The Handoff is a weekly roundup of endocrinology and general medicine news covering various developments in subspecialties, as well as pharmaceutical industry, association, and society news.
–With advancing medical technology, a new realm of legal debate has opened up: how can data collected by our medical devices — implantable or not — be used against us in a court of law? Slate investigates.
–A powerful project from ProPublica shares the narratives of 120 of the estimated 700 to900 US women who died from pregnancy-related causes in 2016. The sprawling effort is collecting obituaries, photographs, and stories to spotlight the failing state of maternal care throughout the country.
—Aldosterone may play a role in alcohol use disorder, according to a study conducted by the National Institute on Alcohol Abuse and Alcoholism. The study, published in Molecular Psychiatry, included non-human primates, rats, and humans. In the human study, researchers found that blood aldosterone concentrations were higher in individuals who drank during a 12-week period vs those who did not.

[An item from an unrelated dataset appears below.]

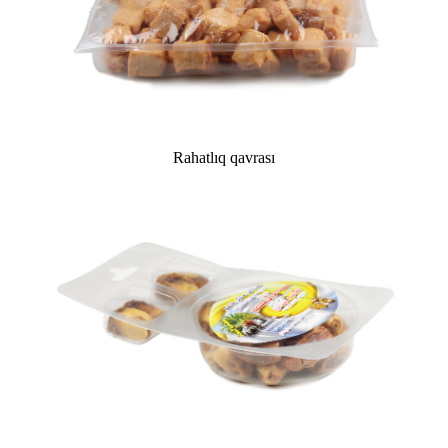
Rahatlıq qavrası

–Even moderate weight gain can increase heart failure risk, according to research published in the Journal of the American Heart Association and reported by AHA News. The study’s senior author emphasized that “any weight gain” can result in “detrimental” changes to the heart.
–A New York Times opinion piece offers alternatives to a $26,000 — often uninsured — weight loss procedure that has been derided by critics as “medically sanctioned bulimia.”
–Following the 2016 International Turner Syndrome Meeting, updated management guidelines have been published in the European Journal of Endocrinology. Five areas, including diagnostic and genetic issues, growth and development, congenital and acquired cardiovascular disease, transition to adult care, and comorbidities and neurocognitive issues, were addressed.